The thing is, she saw right through it. The disappointment in her face wasn't about what he said or that he threw up his defenses against her. She sees now that he isn't ready to address the real problem: himself.

That's not someone you can build a life with or raise children. He's a liability, not a life partner. Her expression wasn't just disappointment or sadness, it was so much worse. There was a politeness in her voice, the way you'd talk gently to a man who's woken up in a hospital with all four limbs amputated. Whatever romantic feelings she'd had were gone, replaced with a kind of pity.

And this time he had no one to blame but himself.


Is the goal for your character to just plan to run away, or to run away and then realize it was a mistake and return home?

Making your character suffer can be fun, and it can help them grow, but be careful about making them suffer too much. If everything goes wrong, it can be really demoralizing, and it might seem unrealistic for your character to continue on when everything that CAN go wrong DOES.

My best idea would be to figure out why does your character think [other location] is better than [home]? Find those reasons, and twist them. Maybe your MC's home is a small town and MC wants to run away to the city because he thinks city life is exciting. And then he discovers--it's too exciting. There's too much noise, he might get robbed, all the potential drawbacks that would make him suffer and make him realize that he prefers his home.
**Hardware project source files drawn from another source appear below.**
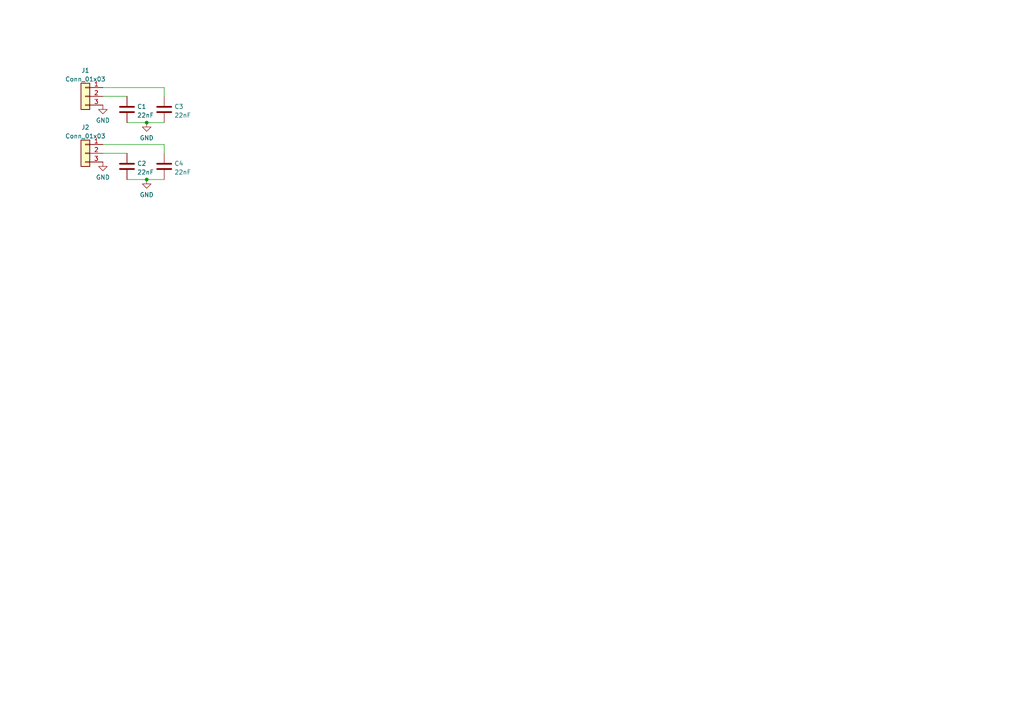
<source format=kicad_sch>
(kicad_sch (version 20211123) (generator eeschema)

  (uuid f36d546d-8fce-40e7-8508-b5b79d036aaa)

  (paper "A4")

  

  (junction (at 42.545 35.56) (diameter 0) (color 0 0 0 0)
    (uuid 715f3c65-6558-41c4-bf6c-b4b81e6b9c08)
  )
  (junction (at 42.545 52.07) (diameter 0) (color 0 0 0 0)
    (uuid e1c9e05c-e79f-46ca-a491-19d21e8e4a43)
  )

  (wire (pts (xy 36.83 52.07) (xy 42.545 52.07))
    (stroke (width 0) (type default) (color 0 0 0 0))
    (uuid 0d39ceac-03d3-401b-8fe8-90c7f8275029)
  )
  (wire (pts (xy 29.845 44.45) (xy 36.83 44.45))
    (stroke (width 0) (type default) (color 0 0 0 0))
    (uuid 2152aa4d-2c47-4f63-9e30-19eae47b5d51)
  )
  (wire (pts (xy 29.845 27.94) (xy 36.83 27.94))
    (stroke (width 0) (type default) (color 0 0 0 0))
    (uuid 2e6bcb51-155b-47e0-8dd2-0694b2b04b6a)
  )
  (wire (pts (xy 36.83 35.56) (xy 42.545 35.56))
    (stroke (width 0) (type default) (color 0 0 0 0))
    (uuid 3fdb7153-c48f-4893-ab4c-6392864342de)
  )
  (wire (pts (xy 47.625 25.4) (xy 47.625 27.94))
    (stroke (width 0) (type default) (color 0 0 0 0))
    (uuid 551a8606-c4e4-48ee-a377-37c1cc47eb2b)
  )
  (wire (pts (xy 42.545 35.56) (xy 47.625 35.56))
    (stroke (width 0) (type default) (color 0 0 0 0))
    (uuid 554474c2-9d4d-4e5d-9332-94196a14d836)
  )
  (wire (pts (xy 47.625 41.91) (xy 47.625 44.45))
    (stroke (width 0) (type default) (color 0 0 0 0))
    (uuid 5ac438e6-ffbc-4fc4-9d2b-9807a3fd3403)
  )
  (wire (pts (xy 29.845 25.4) (xy 47.625 25.4))
    (stroke (width 0) (type default) (color 0 0 0 0))
    (uuid 82e73e76-a2d0-4875-aaf6-557dd1216b86)
  )
  (wire (pts (xy 29.845 41.91) (xy 47.625 41.91))
    (stroke (width 0) (type default) (color 0 0 0 0))
    (uuid c568f3fc-2169-46b6-8ee4-4abdd538c0c0)
  )
  (wire (pts (xy 42.545 52.07) (xy 47.625 52.07))
    (stroke (width 0) (type default) (color 0 0 0 0))
    (uuid f49b032c-3026-4ca3-9eb0-1f4db49595b6)
  )

  (symbol (lib_id "Device:C") (at 36.83 31.75 0) (unit 1)
    (in_bom yes) (on_board yes) (fields_autoplaced)
    (uuid 1ef28f04-5340-4fbc-943c-fcc834879b6e)
    (property "Reference" "C1" (id 0) (at 39.751 30.9153 0)
      (effects (font (size 1.27 1.27)) (justify left))
    )
    (property "Value" "22nF" (id 1) (at 39.751 33.4522 0)
      (effects (font (size 1.27 1.27)) (justify left))
    )
    (property "Footprint" "Capacitor_SMD:C_0603_1608Metric" (id 2) (at 37.7952 35.56 0)
      (effects (font (size 1.27 1.27)) hide)
    )
    (property "Datasheet" "~" (id 3) (at 36.83 31.75 0)
      (effects (font (size 1.27 1.27)) hide)
    )
    (pin "1" (uuid 5dbea9fb-0e91-45c8-b1c9-55bbfad80149))
    (pin "2" (uuid 1be46275-0d3d-4e92-a8e1-fca7cc66cebd))
  )

  (symbol (lib_id "Device:C") (at 36.83 48.26 0) (unit 1)
    (in_bom yes) (on_board yes) (fields_autoplaced)
    (uuid 4e21784b-dc87-412f-81b0-1dd60c9c7434)
    (property "Reference" "C2" (id 0) (at 39.751 47.4253 0)
      (effects (font (size 1.27 1.27)) (justify left))
    )
    (property "Value" "22nF" (id 1) (at 39.751 49.9622 0)
      (effects (font (size 1.27 1.27)) (justify left))
    )
    (property "Footprint" "Capacitor_SMD:C_0603_1608Metric" (id 2) (at 37.7952 52.07 0)
      (effects (font (size 1.27 1.27)) hide)
    )
    (property "Datasheet" "~" (id 3) (at 36.83 48.26 0)
      (effects (font (size 1.27 1.27)) hide)
    )
    (pin "1" (uuid e019df10-8203-4a45-afb1-8015bac92212))
    (pin "2" (uuid 5a274ca6-f9ec-4830-8a9e-9b622ebb5436))
  )

  (symbol (lib_id "power:GND") (at 29.845 30.48 0) (unit 1)
    (in_bom yes) (on_board yes) (fields_autoplaced)
    (uuid 877e3b16-755e-4a7c-93a6-7199eb7d3652)
    (property "Reference" "#PWR0103" (id 0) (at 29.845 36.83 0)
      (effects (font (size 1.27 1.27)) hide)
    )
    (property "Value" "GND" (id 1) (at 29.845 34.9234 0))
    (property "Footprint" "" (id 2) (at 29.845 30.48 0)
      (effects (font (size 1.27 1.27)) hide)
    )
    (property "Datasheet" "" (id 3) (at 29.845 30.48 0)
      (effects (font (size 1.27 1.27)) hide)
    )
    (pin "1" (uuid 5d1c788b-cf7d-4842-8f48-fbc313fe02ca))
  )

  (symbol (lib_id "Connector_Generic:Conn_01x03") (at 24.765 44.45 0) (mirror y) (unit 1)
    (in_bom yes) (on_board yes) (fields_autoplaced)
    (uuid 8a6a2931-68b5-49e1-9602-9cc77302dcb0)
    (property "Reference" "J2" (id 0) (at 24.765 36.9402 0))
    (property "Value" "Conn_01x03" (id 1) (at 24.765 39.4771 0))
    (property "Footprint" "Connector_PinHeader_2.54mm:PinHeader_1x03_P2.54mm_Vertical" (id 2) (at 24.765 44.45 0)
      (effects (font (size 1.27 1.27)) hide)
    )
    (property "Datasheet" "~" (id 3) (at 24.765 44.45 0)
      (effects (font (size 1.27 1.27)) hide)
    )
    (pin "1" (uuid dfd9242b-2046-4696-8dcb-83998c3885f2))
    (pin "2" (uuid f6ce5ec0-0d6a-47ad-863c-c7ee703a8e2e))
    (pin "3" (uuid 92a60265-627f-442d-864f-d322a185abed))
  )

  (symbol (lib_id "Device:C") (at 47.625 31.75 180) (unit 1)
    (in_bom yes) (on_board yes) (fields_autoplaced)
    (uuid 916af3fe-e793-4143-a041-bc05961121d5)
    (property "Reference" "C3" (id 0) (at 50.546 30.9153 0)
      (effects (font (size 1.27 1.27)) (justify right))
    )
    (property "Value" "22nF" (id 1) (at 50.546 33.4522 0)
      (effects (font (size 1.27 1.27)) (justify right))
    )
    (property "Footprint" "Capacitor_SMD:C_0603_1608Metric" (id 2) (at 46.6598 27.94 0)
      (effects (font (size 1.27 1.27)) hide)
    )
    (property "Datasheet" "~" (id 3) (at 47.625 31.75 0)
      (effects (font (size 1.27 1.27)) hide)
    )
    (pin "1" (uuid d0da91e4-2771-42fb-a8c6-a913ea4e37f0))
    (pin "2" (uuid ac5ec09d-cb05-4c79-ab37-8dd539b0ec18))
  )

  (symbol (lib_id "Connector_Generic:Conn_01x03") (at 24.765 27.94 0) (mirror y) (unit 1)
    (in_bom yes) (on_board yes) (fields_autoplaced)
    (uuid 963c74c9-0f59-4ede-8536-0ce2ccb65ff6)
    (property "Reference" "J1" (id 0) (at 24.765 20.4302 0))
    (property "Value" "Conn_01x03" (id 1) (at 24.765 22.9671 0))
    (property "Footprint" "Connector_PinHeader_2.54mm:PinHeader_1x03_P2.54mm_Vertical" (id 2) (at 24.765 27.94 0)
      (effects (font (size 1.27 1.27)) hide)
    )
    (property "Datasheet" "~" (id 3) (at 24.765 27.94 0)
      (effects (font (size 1.27 1.27)) hide)
    )
    (pin "1" (uuid 9d80fb44-3f7b-40c0-82a6-0cc2d4e8c0f4))
    (pin "2" (uuid 9eaac88e-de87-4fda-b901-5d849f1a3f8b))
    (pin "3" (uuid 45e57bf4-958b-441f-9c26-499c4321022a))
  )

  (symbol (lib_id "power:GND") (at 42.545 35.56 0) (unit 1)
    (in_bom yes) (on_board yes) (fields_autoplaced)
    (uuid 9a9d8629-61c2-4df5-9ef8-920fc179c7bb)
    (property "Reference" "#PWR0102" (id 0) (at 42.545 41.91 0)
      (effects (font (size 1.27 1.27)) hide)
    )
    (property "Value" "GND" (id 1) (at 42.545 40.0034 0))
    (property "Footprint" "" (id 2) (at 42.545 35.56 0)
      (effects (font (size 1.27 1.27)) hide)
    )
    (property "Datasheet" "" (id 3) (at 42.545 35.56 0)
      (effects (font (size 1.27 1.27)) hide)
    )
    (pin "1" (uuid 30fd7531-e322-4535-aa55-0db4aed467ee))
  )

  (symbol (lib_id "Device:C") (at 47.625 48.26 0) (unit 1)
    (in_bom yes) (on_board yes) (fields_autoplaced)
    (uuid d0552734-9962-4df6-8cd4-4ca9f1479974)
    (property "Reference" "C4" (id 0) (at 50.546 47.4253 0)
      (effects (font (size 1.27 1.27)) (justify left))
    )
    (property "Value" "22nF" (id 1) (at 50.546 49.9622 0)
      (effects (font (size 1.27 1.27)) (justify left))
    )
    (property "Footprint" "Capacitor_SMD:C_0603_1608Metric" (id 2) (at 48.5902 52.07 0)
      (effects (font (size 1.27 1.27)) hide)
    )
    (property "Datasheet" "~" (id 3) (at 47.625 48.26 0)
      (effects (font (size 1.27 1.27)) hide)
    )
    (pin "1" (uuid 16052ef6-3c6d-4fd7-9529-bfa333c9f20c))
    (pin "2" (uuid 84482bbe-aa17-4cbb-afdd-9f393f27bc63))
  )

  (symbol (lib_id "power:GND") (at 42.545 52.07 0) (unit 1)
    (in_bom yes) (on_board yes) (fields_autoplaced)
    (uuid d334a48c-1508-4fc9-bad2-77279aad4923)
    (property "Reference" "#PWR0101" (id 0) (at 42.545 58.42 0)
      (effects (font (size 1.27 1.27)) hide)
    )
    (property "Value" "GND" (id 1) (at 42.545 56.5134 0))
    (property "Footprint" "" (id 2) (at 42.545 52.07 0)
      (effects (font (size 1.27 1.27)) hide)
    )
    (property "Datasheet" "" (id 3) (at 42.545 52.07 0)
      (effects (font (size 1.27 1.27)) hide)
    )
    (pin "1" (uuid a2be502b-d538-471b-bd0c-36442a3c6ca3))
  )

  (symbol (lib_id "power:GND") (at 29.845 46.99 0) (unit 1)
    (in_bom yes) (on_board yes) (fields_autoplaced)
    (uuid fd8bf726-8e60-4833-82bc-0c3b09765cc7)
    (property "Reference" "#PWR0104" (id 0) (at 29.845 53.34 0)
      (effects (font (size 1.27 1.27)) hide)
    )
    (property "Value" "GND" (id 1) (at 29.845 51.4334 0))
    (property "Footprint" "" (id 2) (at 29.845 46.99 0)
      (effects (font (size 1.27 1.27)) hide)
    )
    (property "Datasheet" "" (id 3) (at 29.845 46.99 0)
      (effects (font (size 1.27 1.27)) hide)
    )
    (pin "1" (uuid dfb3ddfa-e48f-450e-992a-06f833203edb))
  )

  (sheet_instances
    (path "/" (page "1"))
  )

  (symbol_instances
    (path "/d334a48c-1508-4fc9-bad2-77279aad4923"
      (reference "#PWR0101") (unit 1) (value "GND") (footprint "")
    )
    (path "/9a9d8629-61c2-4df5-9ef8-920fc179c7bb"
      (reference "#PWR0102") (unit 1) (value "GND") (footprint "")
    )
    (path "/877e3b16-755e-4a7c-93a6-7199eb7d3652"
      (reference "#PWR0103") (unit 1) (value "GND") (footprint "")
    )
    (path "/fd8bf726-8e60-4833-82bc-0c3b09765cc7"
      (reference "#PWR0104") (unit 1) (value "GND") (footprint "")
    )
    (path "/1ef28f04-5340-4fbc-943c-fcc834879b6e"
      (reference "C1") (unit 1) (value "22nF") (footprint "Capacitor_SMD:C_0603_1608Metric")
    )
    (path "/4e21784b-dc87-412f-81b0-1dd60c9c7434"
      (reference "C2") (unit 1) (value "22nF") (footprint "Capacitor_SMD:C_0603_1608Metric")
    )
    (path "/916af3fe-e793-4143-a041-bc05961121d5"
      (reference "C3") (unit 1) (value "22nF") (footprint "Capacitor_SMD:C_0603_1608Metric")
    )
    (path "/d0552734-9962-4df6-8cd4-4ca9f1479974"
      (reference "C4") (unit 1) (value "22nF") (footprint "Capacitor_SMD:C_0603_1608Metric")
    )
    (path "/963c74c9-0f59-4ede-8536-0ce2ccb65ff6"
      (reference "J1") (unit 1) (value "Conn_01x03") (footprint "Connector_PinHeader_2.54mm:PinHeader_1x03_P2.54mm_Vertical")
    )
    (path "/8a6a2931-68b5-49e1-9602-9cc77302dcb0"
      (reference "J2") (unit 1) (value "Conn_01x03") (footprint "Connector_PinHeader_2.54mm:PinHeader_1x03_P2.54mm_Vertical")
    )
  )
)

</source>
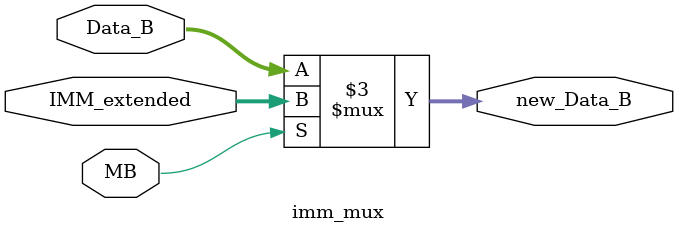
<source format=v>
`ifndef _IMM_MUX_V_
`define _IMM_MUX_V_

module imm_mux (
	input [7:0] Data_B,
	input [7:0] IMM_extended,
	input MB,
	output reg [7:0] new_Data_B
);

always @ (*) begin
	if (MB) new_Data_B = IMM_extended;
	else new_Data_B = Data_B;
end

endmodule

`endif /* _IMM_MUX_V_ */
</source>
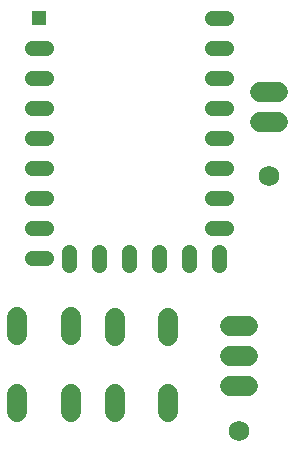
<source format=gbr>
G04 EAGLE Gerber RS-274X export*
G75*
%MOMM*%
%FSLAX34Y34*%
%LPD*%
%INSoldermask Top*%
%IPPOS*%
%AMOC8*
5,1,8,0,0,1.08239X$1,22.5*%
G01*
G04 Define Apertures*
%ADD10C,1.727200*%
%ADD11C,1.727200*%
%ADD12R,1.311200X1.311200*%
%ADD13C,1.311200*%
D10*
X266700Y254000D03*
X241300Y38100D03*
D11*
X258880Y299520D02*
X274120Y299520D01*
X274120Y324920D02*
X258880Y324920D01*
X248920Y76200D02*
X233680Y76200D01*
X233680Y101600D02*
X248920Y101600D01*
X248920Y127000D02*
X233680Y127000D01*
X98806Y134620D02*
X98806Y119380D01*
X53594Y119380D02*
X53594Y134620D01*
X98806Y69596D02*
X98806Y54356D01*
X53594Y54356D02*
X53594Y69596D01*
X181356Y118872D02*
X181356Y134112D01*
X136144Y134112D02*
X136144Y118872D01*
X181356Y69088D02*
X181356Y53848D01*
X136144Y53848D02*
X136144Y69088D01*
D12*
X72040Y387400D03*
D13*
X66500Y362000D02*
X77580Y362000D01*
X77580Y336600D02*
X66500Y336600D01*
X66500Y311200D02*
X77580Y311200D01*
X77580Y285800D02*
X66500Y285800D01*
X66500Y260400D02*
X77580Y260400D01*
X77580Y235000D02*
X66500Y235000D01*
X66500Y209600D02*
X77580Y209600D01*
X77580Y184200D02*
X66500Y184200D01*
X97440Y178660D02*
X97440Y189740D01*
X122840Y189740D02*
X122840Y178660D01*
X148240Y178660D02*
X148240Y189740D01*
X173640Y189740D02*
X173640Y178660D01*
X199040Y178660D02*
X199040Y189740D01*
X224440Y189740D02*
X224440Y178660D01*
X229980Y209600D02*
X218900Y209600D01*
X218900Y235000D02*
X229980Y235000D01*
X229980Y260400D02*
X218900Y260400D01*
X218900Y285800D02*
X229980Y285800D01*
X229980Y311200D02*
X218900Y311200D01*
X218900Y336600D02*
X229980Y336600D01*
X229980Y362000D02*
X218900Y362000D01*
X218900Y387400D02*
X229980Y387400D01*
M02*

</source>
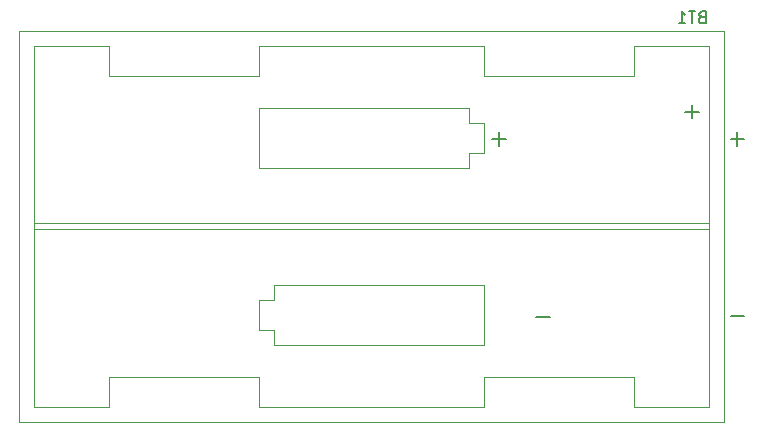
<source format=gbo>
G04 #@! TF.GenerationSoftware,KiCad,Pcbnew,6.0.11-2627ca5db0~126~ubuntu22.04.1*
G04 #@! TF.CreationDate,2024-06-10T16:45:34-04:00*
G04 #@! TF.ProjectId,board,626f6172-642e-46b6-9963-61645f706362,rev?*
G04 #@! TF.SameCoordinates,Original*
G04 #@! TF.FileFunction,Legend,Bot*
G04 #@! TF.FilePolarity,Positive*
%FSLAX46Y46*%
G04 Gerber Fmt 4.6, Leading zero omitted, Abs format (unit mm)*
G04 Created by KiCad (PCBNEW 6.0.11-2627ca5db0~126~ubuntu22.04.1) date 2024-06-10 16:45:34*
%MOMM*%
%LPD*%
G01*
G04 APERTURE LIST*
%ADD10C,0.150000*%
%ADD11C,0.120000*%
%ADD12R,3.000000X3.000000*%
%ADD13C,3.000000*%
%ADD14C,2.000000*%
%ADD15C,1.700000*%
%ADD16C,5.600000*%
%ADD17C,0.650000*%
%ADD18O,2.100000X1.000000*%
%ADD19O,1.800000X1.000000*%
%ADD20R,1.700000X1.700000*%
%ADD21O,1.700000X1.700000*%
%ADD22C,3.300000*%
%ADD23R,2.000000X2.000000*%
G04 APERTURE END LIST*
D10*
X164640714Y-57288571D02*
X164497857Y-57336190D01*
X164450238Y-57383809D01*
X164402619Y-57479047D01*
X164402619Y-57621904D01*
X164450238Y-57717142D01*
X164497857Y-57764761D01*
X164593095Y-57812380D01*
X164974047Y-57812380D01*
X164974047Y-56812380D01*
X164640714Y-56812380D01*
X164545476Y-56860000D01*
X164497857Y-56907619D01*
X164450238Y-57002857D01*
X164450238Y-57098095D01*
X164497857Y-57193333D01*
X164545476Y-57240952D01*
X164640714Y-57288571D01*
X164974047Y-57288571D01*
X164116904Y-56812380D02*
X163545476Y-56812380D01*
X163831190Y-57812380D02*
X163831190Y-56812380D01*
X162688333Y-57812380D02*
X163259761Y-57812380D01*
X162974047Y-57812380D02*
X162974047Y-56812380D01*
X163069285Y-56955238D01*
X163164523Y-57050476D01*
X163259761Y-57098095D01*
X168236428Y-82617142D02*
X167093571Y-82617142D01*
X164376428Y-65307142D02*
X163233571Y-65307142D01*
X163805000Y-65878571D02*
X163805000Y-64735714D01*
X168236428Y-67627142D02*
X167093571Y-67627142D01*
X167665000Y-68198571D02*
X167665000Y-67055714D01*
X151771428Y-82687142D02*
X150628571Y-82687142D01*
X148071428Y-67627142D02*
X146928571Y-67627142D01*
X147500000Y-68198571D02*
X147500000Y-67055714D01*
D11*
X127180000Y-83780000D02*
X128450000Y-83780000D01*
X127180000Y-64980000D02*
X127180000Y-66250000D01*
X114480000Y-59725000D02*
X114480000Y-62265000D01*
X166545000Y-58455000D02*
X166545000Y-91575000D01*
X146230000Y-66250000D02*
X144960000Y-66250000D01*
X128450000Y-83780000D02*
X128450000Y-85050000D01*
X144960000Y-68790000D02*
X146230000Y-68790000D01*
X128450000Y-85050000D02*
X146230000Y-85050000D01*
X165275000Y-90305000D02*
X158930000Y-90305000D01*
X158930000Y-62265000D02*
X158930000Y-59725000D01*
X146230000Y-90305000D02*
X127180000Y-90305000D01*
X106835000Y-91575000D02*
X106835000Y-58455000D01*
X114480000Y-90305000D02*
X114480000Y-87765000D01*
X146230000Y-87765000D02*
X146230000Y-90305000D01*
X127180000Y-62265000D02*
X127180000Y-59725000D01*
X146230000Y-79970000D02*
X128450000Y-79970000D01*
X127180000Y-59725000D02*
X146230000Y-59725000D01*
X144960000Y-70060000D02*
X144960000Y-68790000D01*
X108105000Y-90305000D02*
X114480000Y-90305000D01*
X165275000Y-74761000D02*
X108105000Y-74761000D01*
X146230000Y-59725000D02*
X146230000Y-62265000D01*
X158930000Y-87765000D02*
X146230000Y-87765000D01*
X128450000Y-79970000D02*
X128450000Y-81240000D01*
X127180000Y-81240000D02*
X127180000Y-83780000D01*
X127180000Y-66250000D02*
X127180000Y-70060000D01*
X128450000Y-81240000D02*
X127180000Y-81240000D01*
X108105000Y-75269000D02*
X165275000Y-75269000D01*
X114480000Y-87765000D02*
X127180000Y-87765000D01*
X146230000Y-85050000D02*
X146230000Y-79970000D01*
X146230000Y-68790000D02*
X146230000Y-66250000D01*
X144960000Y-64980000D02*
X127180000Y-64980000D01*
X127180000Y-70060000D02*
X144960000Y-70060000D01*
X158930000Y-62265000D02*
X146230000Y-62265000D01*
X166545000Y-91575000D02*
X106835000Y-91575000D01*
X158930000Y-90305000D02*
X158930000Y-87765000D01*
X127180000Y-90305000D02*
X127180000Y-87765000D01*
X144960000Y-66250000D02*
X144960000Y-64980000D01*
X106835000Y-58455000D02*
X166545000Y-58455000D01*
X108105000Y-59725000D02*
X108105000Y-90305000D01*
X165275000Y-59725000D02*
X165275000Y-90305000D01*
X158930000Y-59725000D02*
X165275000Y-59725000D01*
X114480000Y-62265000D02*
X127180000Y-62265000D01*
X108105000Y-59725000D02*
X114480000Y-59725000D01*
%LPC*%
D12*
X171200000Y-66140000D03*
D13*
X171200000Y-61060000D03*
D14*
X174542500Y-90517500D03*
X174542500Y-84517500D03*
X186542500Y-84517500D03*
X186542500Y-90517500D03*
D15*
X176542500Y-86267500D03*
X180542500Y-86267500D03*
X184542500Y-86267500D03*
D16*
X193500000Y-75007500D03*
X100500000Y-88507500D03*
D17*
X103820000Y-76430000D03*
X103820000Y-82210000D03*
D18*
X104340000Y-83640000D03*
D19*
X100140000Y-75000000D03*
D18*
X104340000Y-75000000D03*
D19*
X100140000Y-83640000D03*
D20*
X168700000Y-87000000D03*
D21*
X171240000Y-87000000D03*
X168700000Y-89540000D03*
X171240000Y-89540000D03*
D22*
X136690000Y-67520000D03*
X136690000Y-82510000D03*
D23*
X163855000Y-67520000D03*
D14*
X163855000Y-82510000D03*
M02*

</source>
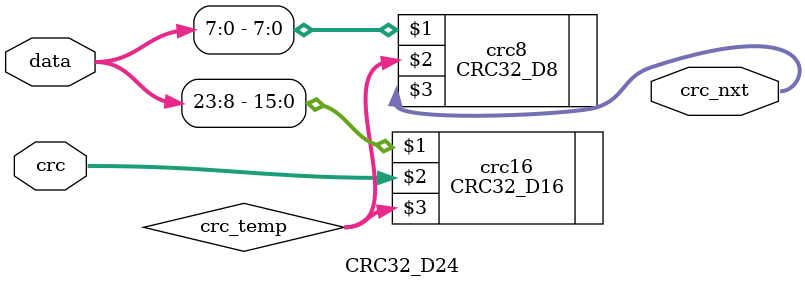
<source format=sv>
module CRC32_D24(input [23:0] data,input [31:0] crc,output [31:0] crc_nxt);
 
 reg [31:0] crc_temp;

   CRC32_D16 crc16(data[23:8],crc,crc_temp);
   CRC32_D8  crc8 (data[7:0],crc_temp,crc_nxt);

endmodule

</source>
Just be careful about making your MC suffer too much. He has to have a reason to keep going.


You can have all sorts of bad things happen to your character, because in the end you know they prevail. But to avoid diluting the tension you have to make it seem like the bad things are insurmountable.

Have them lose. Have them suffer setbacks.

I think in traditional script-writing parlance there's a part of the story where the main character is up a tree and having coconuts biffed at them. They can't go down, they can't go up and they can't stay where they are.

If you've ever done any roleplaying (e.g. D&D) then you can do to your character all the things which would be unfair if the DM did them to the players. Have them be outnumbered, have them be captured. Inflict wounds upon them, even permanent disabilities. Have their home town be destroyed. Have their army defeated.

This is covered in books/articles about the hero's journey.

A common staple in romance is the misunderstanding which prevents communication. E.g. the love interest sees the hero(ine) doing something which is perfectly explainable, but at first glance seems utterly reprehensible, thus rendering them unwilling to even listen to an explanation.

Here's an example from Pro-wrestling (modern day soap operas with a side helping of athleticism and drama).

The wrestler is explaining to a female wrestler how to do a basic 'take down'. E.g. she has to reach down between her legs and grab the leg of the person (the theoretical opponent) who is standing behind her, and pull it forward through her legs, thus taking the opponent off balance and down to the mat. (Disclaimer: I have no idea if this works in real life, or if it does that it requires ridiculous amounts of skill to pull it off).

Just as the female wrestler is bent over to grab his foot, his wife enters the office and sees her bent over doggy-style in front of her husband with his hands on her hips, as though they were getting it on. Wrestler's wife is furious and slams the door before he can explain. Female wrestler shrugs and walks off, essentially saying that it's not her problem and she doesn't want to get involved.